[Python-Dev] Re: method decorators (PEP 318)

Robert Mollitor mollitor at earthlink.net
Sun Mar 28 18:27:19 EST 2004


On Sunday, March 28, 2004, at 04:38 PM, Skip Montanaro wrote:

>
>     Robert> My point here is we may want to aim for making the 
> information
>     Robert> kept on the function object itself as rich as possible and 
> make
>     Robert> the "decorations" do the work of pulling information from
>     Robert> whatever the function "publishes".
>
> You can do that with just the decorator syntax:
>
>     def attrs(**kwds):
>         def set_attributes(f):
>             for k in kwds:
>                 setattr(f, k, kwds[k])
>             return f
>         return set_attributes
>
>     def func(arg1, arg2) [attrs(accepts=(int, (int,float)),
>                                 returns=((int,float))),
>                           check_types]:
>         pass

Upon which object are the attributes set in each of the following cases?

	def cm(cls,arg1, arg2) [attrs(accepts=(int, (int,float)),  
returns=((int,float))), check_types, classmethod]:
		pass

	def cm(cls,arg1, arg2) [classmethod, attrs(accepts=(int, (int,float)), 
  returns=((int,float))), check_types]:
		pass

classmethod(cm).foo = "abc" is currently disallowed, and if it wasn't, 
we would need to somehow redirect things
so 'foo' is placed in the original 'cm' function object's __dict__, no?

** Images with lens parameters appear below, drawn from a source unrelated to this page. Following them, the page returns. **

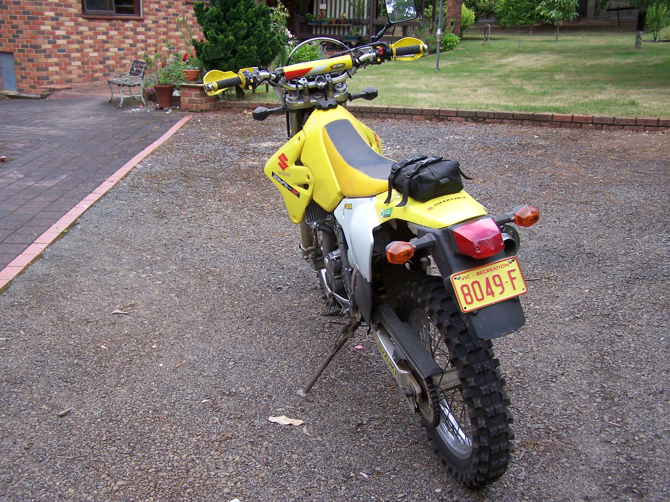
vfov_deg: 37.7
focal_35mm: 38
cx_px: 335
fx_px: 735
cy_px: 251
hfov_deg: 49.0
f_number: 2.8
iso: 80
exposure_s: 1/250
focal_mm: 6.3
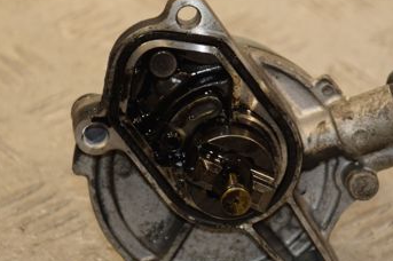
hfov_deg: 7.0
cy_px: 153
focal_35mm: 294
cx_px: 213
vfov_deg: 4.7
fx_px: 3206
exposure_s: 1/160
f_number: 5.6
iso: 800
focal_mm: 105
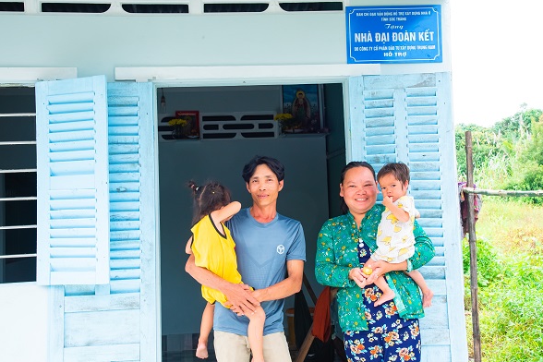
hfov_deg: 40.3
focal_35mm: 49
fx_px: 739
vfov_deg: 27.5
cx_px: 276
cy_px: 178
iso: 640
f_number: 14
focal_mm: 48
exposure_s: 1/80
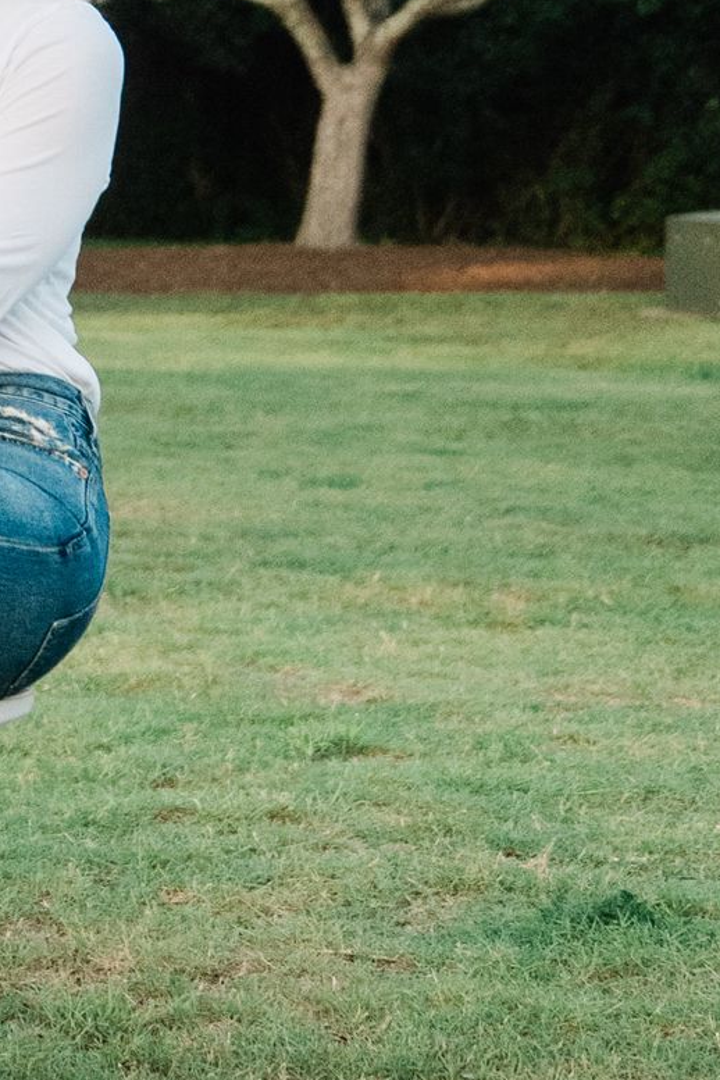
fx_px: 4920
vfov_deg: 12.5
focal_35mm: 164
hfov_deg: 8.0
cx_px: -689
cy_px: 293
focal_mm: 34
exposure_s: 1/6400
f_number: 2.8
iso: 1600
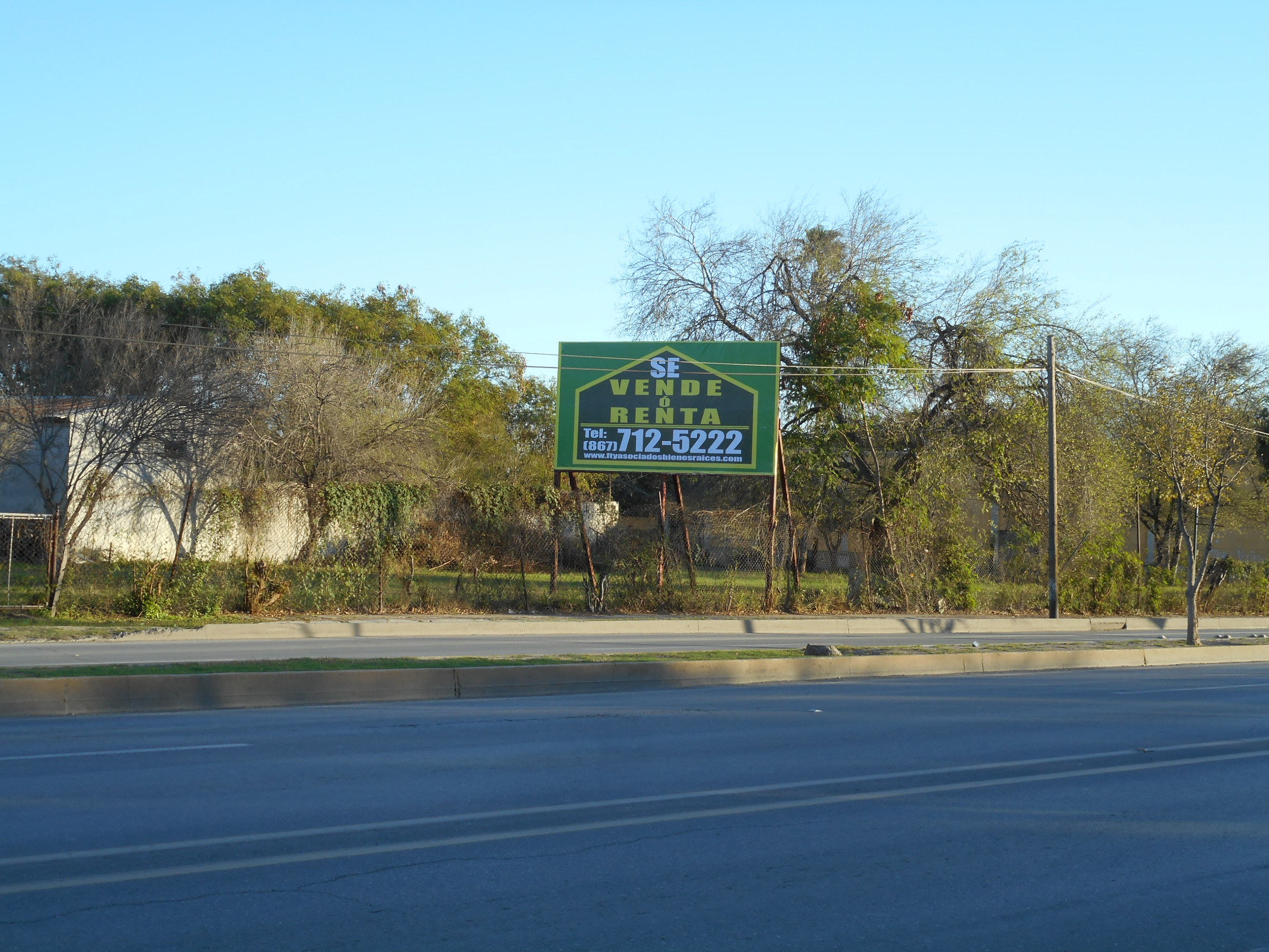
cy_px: 476
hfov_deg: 37.5
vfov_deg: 28.6
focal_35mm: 51
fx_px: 1870
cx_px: 634
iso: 80
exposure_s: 1/125
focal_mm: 9.1
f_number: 4.9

Even ignoring classmethod/staticmethod, what is the docstring of 'func' 
after you do

	def printout(f):
		def new_f(*args, **kwds):
			print "Running f"
			return f(*args, **kwds)
		return new_f

	def func(arg1, arg2) [printout]:
		"""My function."""
		print "Inside f"

That is, what would "help(func)" generate?

			
>     Robert> ... there is a trivial workaround if we restrict the 
> transformer
>     Robert> list to identifiers:
>
>     Robert> sync = synchronized(lockattr="baz")
>     Robert> def func [sync] (arg1, arg2):
>     Robert>     pass
>
> I think restricting decorators to only be identifiers would be 
> shortsighted.
> I can understand having to create workarounds for unforseen 
> situations, but
> it's clear at this point in the discussion that decorator functions 
> might
> need to accept parameters.  Why not let them?

It is easier to expand a public grammar than it is to shrink one.